El cambio de época en Catalunya es evidente por mucho que algunos traten de conjurar sus miedos cerrando los ojos. Pero aunque la lupa oficial se pose únicamente en el “procés” y el pulso Madrid-Barcelona, el cambio de época tiene en realidad una raíz mucho más profunda, que trasciende incluso el agotamiento del régimen de la Transición y que apunta a la recuperación de la dinámica que marcó Catalunya durante la primera mitad del siglo XX: el enfrentamiento a cara de perro entre el partido liberal-burgués, de orden, y un movimiento popular muy poderoso de matriz libertaria.

Evidentemente, los tiempos han cambiado mucho y ya no hay -ni habrá- tiros en las calles producto de esta dialéctica -antaño, una guerra de clases abierta-. Los instrumentos, claro está, tampoco son ya los mismos. Pero la vieja dinámica de la primera mitad del siglo XX, aplastada por el franquismo y cortada de raíz cuando trataba de volver asomar la cabeza durante la Transición, parece que está volviendo por la vía de la “nueva política” y algunos de sus exponentes -En Comú, Podem y la CUP-, que con todos los matices y contradicciones entre ellos entroncan de alguna manera con aquella indomable tradición que convirtió Barcelona en la capital mundial del anarcosindicalismo.

Ello tiene importantes consecuencias a largo plazo más allá de los movimientos tácticos que suponen investir o no a un presidente de la Generalitat de un partido de derechas o de los pactos que puedan hacerse en el Ayuntamiento de Barcelona, en ambos casos mientras se trata de ganar músculo: más allá de la división social por el proceso independentista, el consenso Catalunya endins va a ser tarde o temprano todavía mucho más difícil de lo que puede parecer a primera vista porque los antagonistas lo son de verdad por mucho que puedan aparecer coyunturalmente bajo el mismo paraguas del “derecho a decidir”.

----

Consigna: Copia completo y sin alterar nada el texto sobre el cambio de época en Catalunya. Basta con el texto para resolver lo que se pide.

----

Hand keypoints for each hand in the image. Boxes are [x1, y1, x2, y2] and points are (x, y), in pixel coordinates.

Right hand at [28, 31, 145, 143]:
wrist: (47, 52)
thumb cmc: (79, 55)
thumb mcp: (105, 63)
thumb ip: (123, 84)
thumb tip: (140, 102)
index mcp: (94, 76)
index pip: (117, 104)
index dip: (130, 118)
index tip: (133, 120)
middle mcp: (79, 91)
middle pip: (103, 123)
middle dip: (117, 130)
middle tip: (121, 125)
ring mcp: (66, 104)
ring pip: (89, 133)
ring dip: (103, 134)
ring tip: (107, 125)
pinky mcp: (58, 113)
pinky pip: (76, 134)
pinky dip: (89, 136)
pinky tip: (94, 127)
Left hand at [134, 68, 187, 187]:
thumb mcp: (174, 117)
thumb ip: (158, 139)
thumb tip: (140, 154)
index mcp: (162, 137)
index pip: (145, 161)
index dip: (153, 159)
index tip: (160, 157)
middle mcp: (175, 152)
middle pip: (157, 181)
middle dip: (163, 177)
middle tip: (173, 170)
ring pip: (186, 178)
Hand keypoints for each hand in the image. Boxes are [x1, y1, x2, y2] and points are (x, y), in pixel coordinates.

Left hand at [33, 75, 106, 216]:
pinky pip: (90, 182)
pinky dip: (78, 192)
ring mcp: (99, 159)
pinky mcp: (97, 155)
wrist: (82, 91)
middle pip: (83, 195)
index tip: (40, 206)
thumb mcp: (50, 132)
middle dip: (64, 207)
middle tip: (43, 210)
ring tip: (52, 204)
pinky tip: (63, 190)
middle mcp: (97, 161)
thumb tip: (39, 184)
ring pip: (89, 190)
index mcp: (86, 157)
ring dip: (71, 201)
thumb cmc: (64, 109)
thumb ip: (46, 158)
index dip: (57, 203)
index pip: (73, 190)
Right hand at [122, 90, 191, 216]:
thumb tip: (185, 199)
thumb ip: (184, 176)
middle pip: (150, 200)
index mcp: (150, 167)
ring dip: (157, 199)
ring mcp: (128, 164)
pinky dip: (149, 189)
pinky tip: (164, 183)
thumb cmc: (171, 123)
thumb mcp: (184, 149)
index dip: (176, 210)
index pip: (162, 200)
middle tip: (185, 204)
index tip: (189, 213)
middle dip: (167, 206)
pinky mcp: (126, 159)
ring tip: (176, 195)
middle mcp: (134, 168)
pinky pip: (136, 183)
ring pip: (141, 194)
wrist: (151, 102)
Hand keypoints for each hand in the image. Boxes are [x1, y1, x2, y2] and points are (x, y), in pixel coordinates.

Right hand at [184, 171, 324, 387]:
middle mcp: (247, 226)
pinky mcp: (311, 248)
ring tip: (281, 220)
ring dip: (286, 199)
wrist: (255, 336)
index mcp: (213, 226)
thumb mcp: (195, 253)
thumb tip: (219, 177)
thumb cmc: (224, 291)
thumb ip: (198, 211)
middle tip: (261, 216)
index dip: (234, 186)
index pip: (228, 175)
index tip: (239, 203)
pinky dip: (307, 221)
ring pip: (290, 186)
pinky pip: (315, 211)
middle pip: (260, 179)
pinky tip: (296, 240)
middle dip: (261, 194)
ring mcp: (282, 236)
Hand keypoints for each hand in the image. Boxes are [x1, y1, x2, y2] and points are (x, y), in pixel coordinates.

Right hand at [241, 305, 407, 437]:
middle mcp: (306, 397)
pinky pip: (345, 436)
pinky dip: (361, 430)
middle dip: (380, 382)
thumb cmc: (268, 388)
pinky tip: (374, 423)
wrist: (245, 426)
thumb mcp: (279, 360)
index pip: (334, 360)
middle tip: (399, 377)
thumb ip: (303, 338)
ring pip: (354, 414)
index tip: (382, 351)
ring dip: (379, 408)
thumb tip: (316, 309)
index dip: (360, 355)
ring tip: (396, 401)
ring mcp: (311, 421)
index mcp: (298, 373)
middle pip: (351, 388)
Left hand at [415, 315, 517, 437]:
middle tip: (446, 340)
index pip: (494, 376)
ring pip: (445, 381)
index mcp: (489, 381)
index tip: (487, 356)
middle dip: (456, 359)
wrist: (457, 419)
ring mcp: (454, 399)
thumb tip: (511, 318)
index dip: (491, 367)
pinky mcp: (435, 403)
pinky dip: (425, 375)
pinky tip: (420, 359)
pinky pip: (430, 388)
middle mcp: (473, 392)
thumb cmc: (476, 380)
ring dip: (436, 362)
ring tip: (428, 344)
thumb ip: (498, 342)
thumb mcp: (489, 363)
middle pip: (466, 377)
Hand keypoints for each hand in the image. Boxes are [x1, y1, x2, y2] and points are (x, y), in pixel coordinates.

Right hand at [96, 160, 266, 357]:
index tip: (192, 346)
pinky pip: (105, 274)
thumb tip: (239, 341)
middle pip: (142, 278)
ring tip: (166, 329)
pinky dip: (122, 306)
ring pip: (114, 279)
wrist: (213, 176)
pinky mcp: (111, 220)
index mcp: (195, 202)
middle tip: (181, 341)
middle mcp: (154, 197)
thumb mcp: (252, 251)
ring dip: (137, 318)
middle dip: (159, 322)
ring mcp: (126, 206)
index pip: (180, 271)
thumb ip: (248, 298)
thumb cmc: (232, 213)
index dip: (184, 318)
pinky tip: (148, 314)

----

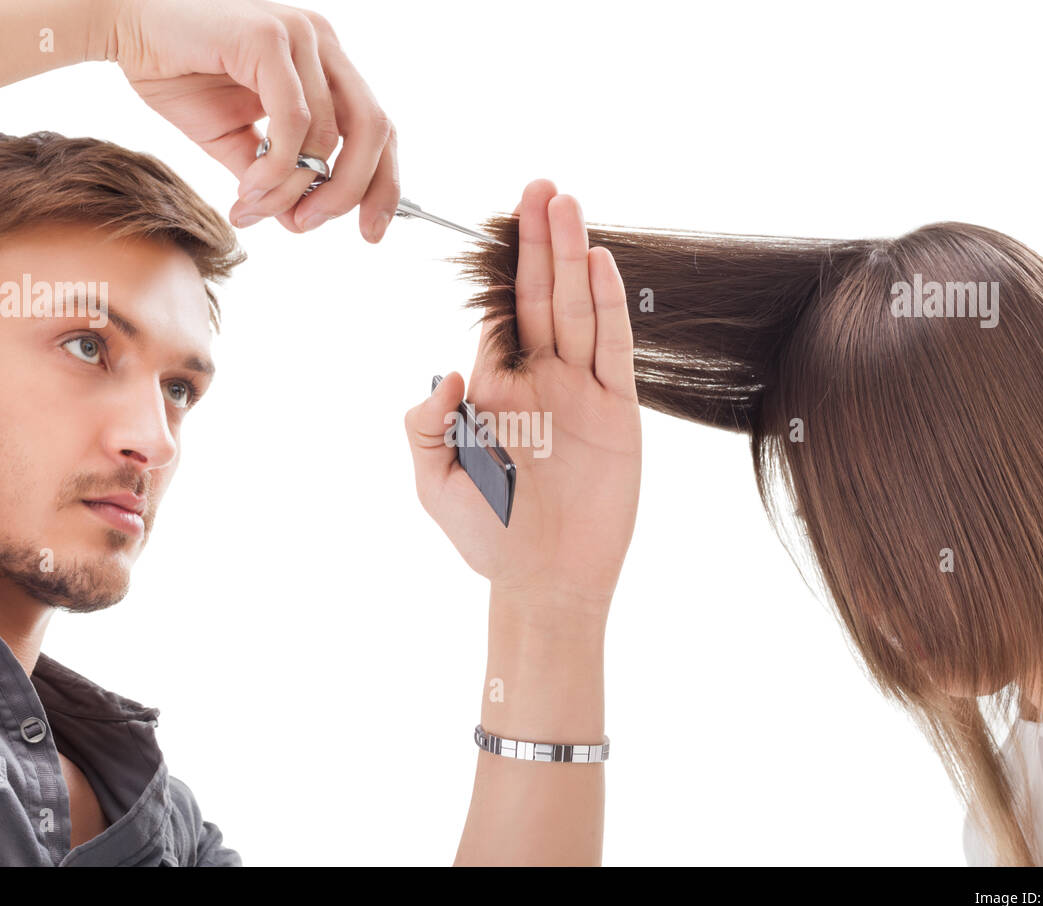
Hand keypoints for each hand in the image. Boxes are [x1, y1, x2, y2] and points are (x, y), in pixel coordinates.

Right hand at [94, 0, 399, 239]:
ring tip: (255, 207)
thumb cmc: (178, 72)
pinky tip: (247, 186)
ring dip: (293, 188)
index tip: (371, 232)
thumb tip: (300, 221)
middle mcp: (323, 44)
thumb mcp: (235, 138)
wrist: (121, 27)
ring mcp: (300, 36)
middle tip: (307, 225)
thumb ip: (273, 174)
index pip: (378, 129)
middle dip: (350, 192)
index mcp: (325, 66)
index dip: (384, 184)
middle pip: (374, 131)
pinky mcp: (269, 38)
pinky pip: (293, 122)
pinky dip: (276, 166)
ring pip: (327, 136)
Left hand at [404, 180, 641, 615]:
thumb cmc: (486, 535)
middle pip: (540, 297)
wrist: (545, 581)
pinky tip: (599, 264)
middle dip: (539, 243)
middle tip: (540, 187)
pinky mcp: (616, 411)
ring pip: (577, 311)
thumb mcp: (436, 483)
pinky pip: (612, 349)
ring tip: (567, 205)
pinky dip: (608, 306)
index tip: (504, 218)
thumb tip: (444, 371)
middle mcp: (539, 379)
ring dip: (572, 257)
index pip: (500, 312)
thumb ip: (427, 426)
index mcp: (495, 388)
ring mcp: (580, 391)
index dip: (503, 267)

----

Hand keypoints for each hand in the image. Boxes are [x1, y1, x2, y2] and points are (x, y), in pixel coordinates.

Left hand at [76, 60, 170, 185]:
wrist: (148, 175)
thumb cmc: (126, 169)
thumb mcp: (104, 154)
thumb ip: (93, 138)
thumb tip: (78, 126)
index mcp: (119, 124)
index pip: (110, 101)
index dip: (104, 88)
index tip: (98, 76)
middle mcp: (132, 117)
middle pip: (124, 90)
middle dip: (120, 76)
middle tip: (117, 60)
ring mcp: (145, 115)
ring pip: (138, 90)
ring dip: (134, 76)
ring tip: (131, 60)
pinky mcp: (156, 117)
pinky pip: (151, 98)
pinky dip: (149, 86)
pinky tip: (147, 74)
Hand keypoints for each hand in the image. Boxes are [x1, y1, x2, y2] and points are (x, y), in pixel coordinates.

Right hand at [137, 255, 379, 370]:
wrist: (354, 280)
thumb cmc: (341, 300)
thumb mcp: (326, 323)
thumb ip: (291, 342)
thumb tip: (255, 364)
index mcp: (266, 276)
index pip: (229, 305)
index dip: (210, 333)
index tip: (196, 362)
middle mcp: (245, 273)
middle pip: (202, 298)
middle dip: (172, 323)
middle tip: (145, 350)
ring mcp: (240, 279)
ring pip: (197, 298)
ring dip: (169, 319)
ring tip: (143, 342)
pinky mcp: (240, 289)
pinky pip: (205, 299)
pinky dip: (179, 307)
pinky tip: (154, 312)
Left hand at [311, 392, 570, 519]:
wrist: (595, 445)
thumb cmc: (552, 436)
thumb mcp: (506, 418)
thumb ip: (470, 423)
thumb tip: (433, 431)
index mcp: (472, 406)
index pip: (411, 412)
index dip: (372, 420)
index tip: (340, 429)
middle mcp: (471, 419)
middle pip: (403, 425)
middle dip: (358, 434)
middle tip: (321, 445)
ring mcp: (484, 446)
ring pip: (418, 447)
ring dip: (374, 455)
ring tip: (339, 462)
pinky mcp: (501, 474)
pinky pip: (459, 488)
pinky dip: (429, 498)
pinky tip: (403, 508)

----

Solución propuesta:
El cambio de época en Catalunya es evidente por mucho que algunos traten de conjurar sus miedos cerrando los ojos. Pero aunque la lupa oficial se pose únicamente en el “procés” y el pulso Madrid-Barcelona, el cambio de época tiene en realidad una raíz mucho más profunda, que trasciende incluso el agotamiento del régimen de la Transición y que apunta a la recuperación de la dinámica que marcó Catalunya durante la primera mitad del siglo XX: el enfrentamiento a cara de perro entre el partido liberal-burgués, de orden, y un movimiento popular muy poderoso de matriz libertaria.

Evidentemente, los tiempos han cambiado mucho y ya no hay -ni habrá- tiros en las calles producto de esta dialéctica -antaño, una guerra de clases abierta-. Los instrumentos, claro está, tampoco son ya los mismos. Pero la vieja dinámica de la primera mitad del siglo XX, aplastada por el franquismo y cortada de raíz cuando trataba de volver asomar la cabeza durante la Transición, parece que está volviendo por la vía de la “nueva política” y algunos de sus exponentes -En Comú, Podem y la CUP-, que con todos los matices y contradicciones entre ellos entroncan de alguna manera con aquella indomable tradición que convirtió Barcelona en la capital mundial del anarcosindicalismo.

Ello tiene importantes consecuencias a largo plazo más allá de los movimientos tácticos que suponen investir o no a un presidente de la Generalitat de un partido de derechas o de los pactos que puedan hacerse en el Ayuntamiento de Barcelona, en ambos casos mientras se trata de ganar músculo: más allá de la división social por el proceso independentista, el consenso Catalunya endins va a ser tarde o temprano todavía mucho más difícil de lo que puede parecer a primera vista porque los antagonistas lo son de verdad por mucho que puedan aparecer coyunturalmente bajo el mismo paraguas del “derecho a decidir”.